Work to be completed
Once you have read the data below, print all of it exactly.

Extracted entries
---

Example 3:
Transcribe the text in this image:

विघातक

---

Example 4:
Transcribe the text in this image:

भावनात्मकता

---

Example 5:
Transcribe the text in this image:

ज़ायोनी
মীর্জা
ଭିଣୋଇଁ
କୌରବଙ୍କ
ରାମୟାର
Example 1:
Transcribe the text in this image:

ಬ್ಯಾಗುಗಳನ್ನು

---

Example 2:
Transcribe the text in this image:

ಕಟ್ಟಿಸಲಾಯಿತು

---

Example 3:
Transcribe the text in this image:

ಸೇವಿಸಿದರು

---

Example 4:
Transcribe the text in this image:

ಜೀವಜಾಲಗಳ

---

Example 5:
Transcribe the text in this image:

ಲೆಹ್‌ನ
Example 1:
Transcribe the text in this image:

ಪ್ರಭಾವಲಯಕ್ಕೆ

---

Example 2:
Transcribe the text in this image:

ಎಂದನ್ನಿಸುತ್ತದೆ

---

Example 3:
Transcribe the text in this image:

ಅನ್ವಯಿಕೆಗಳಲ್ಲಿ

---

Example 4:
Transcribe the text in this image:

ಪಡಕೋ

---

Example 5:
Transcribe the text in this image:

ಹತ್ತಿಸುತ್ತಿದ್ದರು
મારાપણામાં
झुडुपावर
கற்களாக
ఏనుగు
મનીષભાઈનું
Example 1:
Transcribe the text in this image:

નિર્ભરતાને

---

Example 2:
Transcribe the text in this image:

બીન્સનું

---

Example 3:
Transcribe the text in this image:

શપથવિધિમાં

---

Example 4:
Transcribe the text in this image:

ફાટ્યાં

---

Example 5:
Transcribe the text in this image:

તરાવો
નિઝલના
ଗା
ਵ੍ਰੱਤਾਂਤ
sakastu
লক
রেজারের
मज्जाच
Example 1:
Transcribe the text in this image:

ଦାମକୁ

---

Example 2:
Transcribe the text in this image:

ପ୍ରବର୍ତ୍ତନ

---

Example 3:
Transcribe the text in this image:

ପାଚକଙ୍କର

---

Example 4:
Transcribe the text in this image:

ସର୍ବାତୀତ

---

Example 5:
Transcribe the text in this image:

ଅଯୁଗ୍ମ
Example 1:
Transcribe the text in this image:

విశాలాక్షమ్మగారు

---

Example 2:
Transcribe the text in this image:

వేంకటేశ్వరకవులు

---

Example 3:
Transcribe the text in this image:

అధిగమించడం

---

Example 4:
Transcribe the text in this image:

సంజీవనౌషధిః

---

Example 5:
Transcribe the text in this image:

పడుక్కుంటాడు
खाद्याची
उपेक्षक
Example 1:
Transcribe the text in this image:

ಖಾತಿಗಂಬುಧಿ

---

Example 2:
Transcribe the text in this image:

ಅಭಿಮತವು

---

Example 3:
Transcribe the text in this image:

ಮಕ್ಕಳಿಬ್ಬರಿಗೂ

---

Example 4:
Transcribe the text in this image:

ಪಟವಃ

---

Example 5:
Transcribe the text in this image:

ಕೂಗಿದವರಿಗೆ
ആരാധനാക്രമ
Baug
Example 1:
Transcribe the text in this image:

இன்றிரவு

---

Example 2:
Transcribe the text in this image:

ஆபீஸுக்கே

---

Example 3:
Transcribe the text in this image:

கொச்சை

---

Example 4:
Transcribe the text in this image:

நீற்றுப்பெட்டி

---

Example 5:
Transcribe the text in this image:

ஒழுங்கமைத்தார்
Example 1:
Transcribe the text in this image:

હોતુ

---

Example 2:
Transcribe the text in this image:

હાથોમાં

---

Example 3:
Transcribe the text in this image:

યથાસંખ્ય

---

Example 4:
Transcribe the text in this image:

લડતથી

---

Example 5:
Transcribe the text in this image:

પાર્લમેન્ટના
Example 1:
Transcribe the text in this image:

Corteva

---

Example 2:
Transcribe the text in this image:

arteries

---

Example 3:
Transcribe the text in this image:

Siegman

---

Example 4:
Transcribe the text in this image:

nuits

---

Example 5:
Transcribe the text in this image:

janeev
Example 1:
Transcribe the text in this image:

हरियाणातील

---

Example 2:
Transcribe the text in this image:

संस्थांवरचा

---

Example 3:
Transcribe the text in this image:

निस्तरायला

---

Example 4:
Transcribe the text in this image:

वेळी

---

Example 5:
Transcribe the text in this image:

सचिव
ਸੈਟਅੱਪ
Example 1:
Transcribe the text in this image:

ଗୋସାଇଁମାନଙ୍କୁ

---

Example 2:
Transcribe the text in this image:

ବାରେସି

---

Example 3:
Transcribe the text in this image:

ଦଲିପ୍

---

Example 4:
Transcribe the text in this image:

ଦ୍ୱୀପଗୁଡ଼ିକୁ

Solution for this task
---

Example 3:
Transcribe the text in this image:

विघातक

---

Example 4:
Transcribe the text in this image:

भावनात्मकता

---

Example 5:
Transcribe the text in this image:

ज़ायोनी
মীর্জা
ଭିଣୋଇଁ
କୌରବଙ୍କ
ରାମୟାର
Example 1:
Transcribe the text in this image:

ಬ್ಯಾಗುಗಳನ್ನು

---

Example 2:
Transcribe the text in this image:

ಕಟ್ಟಿಸಲಾಯಿತು

---

Example 3:
Transcribe the text in this image:

ಸೇವಿಸಿದರು

---

Example 4:
Transcribe the text in this image:

ಜೀವಜಾಲಗಳ

---

Example 5:
Transcribe the text in this image:

ಲೆಹ್‌ನ
Example 1:
Transcribe the text in this image:

ಪ್ರಭಾವಲಯಕ್ಕೆ

---

Example 2:
Transcribe the text in this image:

ಎಂದನ್ನಿಸುತ್ತದೆ

---

Example 3:
Transcribe the text in this image:

ಅನ್ವಯಿಕೆಗಳಲ್ಲಿ

---

Example 4:
Transcribe the text in this image:

ಪಡಕೋ

---

Example 5:
Transcribe the text in this image:

ಹತ್ತಿಸುತ್ತಿದ್ದರು
મારાપણામાં
झुडुपावर
கற்களாக
ఏనుగు
મનીષભાઈનું
Example 1:
Transcribe the text in this image:

નિર્ભરતાને

---

Example 2:
Transcribe the text in this image:

બીન્સનું

---

Example 3:
Transcribe the text in this image:

શપથવિધિમાં

---

Example 4:
Transcribe the text in this image:

ફાટ્યાં

---

Example 5:
Transcribe the text in this image:

તરાવો
નિઝલના
ଗା
ਵ੍ਰੱਤਾਂਤ
sakastu
লক
রেজারের
मज्जाच
Example 1:
Transcribe the text in this image:

ଦାମକୁ

---

Example 2:
Transcribe the text in this image:

ପ୍ରବର୍ତ୍ତନ

---

Example 3:
Transcribe the text in this image:

ପାଚକଙ୍କର

---

Example 4:
Transcribe the text in this image:

ସର୍ବାତୀତ

---

Example 5:
Transcribe the text in this image:

ଅଯୁଗ୍ମ
Example 1:
Transcribe the text in this image:

విశాలాక్షమ్మగారు

---

Example 2:
Transcribe the text in this image:

వేంకటేశ్వరకవులు

---

Example 3:
Transcribe the text in this image:

అధిగమించడం

---

Example 4:
Transcribe the text in this image:

సంజీవనౌషధిః

---

Example 5:
Transcribe the text in this image:

పడుక్కుంటాడు
खाद्याची
उपेक्षक
Example 1:
Transcribe the text in this image:

ಖಾತಿಗಂಬುಧಿ

---

Example 2:
Transcribe the text in this image:

ಅಭಿಮತವು

---

Example 3:
Transcribe the text in this image:

ಮಕ್ಕಳಿಬ್ಬರಿಗೂ

---

Example 4:
Transcribe the text in this image:

ಪಟವಃ

---

Example 5:
Transcribe the text in this image:

ಕೂಗಿದವರಿಗೆ
ആരാധനാക്രമ
Baug
Example 1:
Transcribe the text in this image:

இன்றிரவு

---

Example 2:
Transcribe the text in this image:

ஆபீஸுக்கே

---

Example 3:
Transcribe the text in this image:

கொச்சை

---

Example 4:
Transcribe the text in this image:

நீற்றுப்பெட்டி

---

Example 5:
Transcribe the text in this image:

ஒழுங்கமைத்தார்
Example 1:
Transcribe the text in this image:

હોતુ

---

Example 2:
Transcribe the text in this image:

હાથોમાં

---

Example 3:
Transcribe the text in this image:

યથાસંખ્ય

---

Example 4:
Transcribe the text in this image:

લડતથી

---

Example 5:
Transcribe the text in this image:

પાર્લમેન્ટના
Example 1:
Transcribe the text in this image:

Corteva

---

Example 2:
Transcribe the text in this image:

arteries

---

Example 3:
Transcribe the text in this image:

Siegman

---

Example 4:
Transcribe the text in this image:

nuits

---

Example 5:
Transcribe the text in this image:

janeev
Example 1:
Transcribe the text in this image:

हरियाणातील

---

Example 2:
Transcribe the text in this image:

संस्थांवरचा

---

Example 3:
Transcribe the text in this image:

निस्तरायला

---

Example 4:
Transcribe the text in this image:

वेळी

---

Example 5:
Transcribe the text in this image:

सचिव
ਸੈਟਅੱਪ
Example 1:
Transcribe the text in this image:

ଗୋସାଇଁମାନଙ୍କୁ

---

Example 2:
Transcribe the text in this image:

ବାରେସି

---

Example 3:
Transcribe the text in this image:

ଦଲିପ୍

---

Example 4:
Transcribe the text in this image:

ଦ୍ୱୀପଗୁଡ଼ିକୁ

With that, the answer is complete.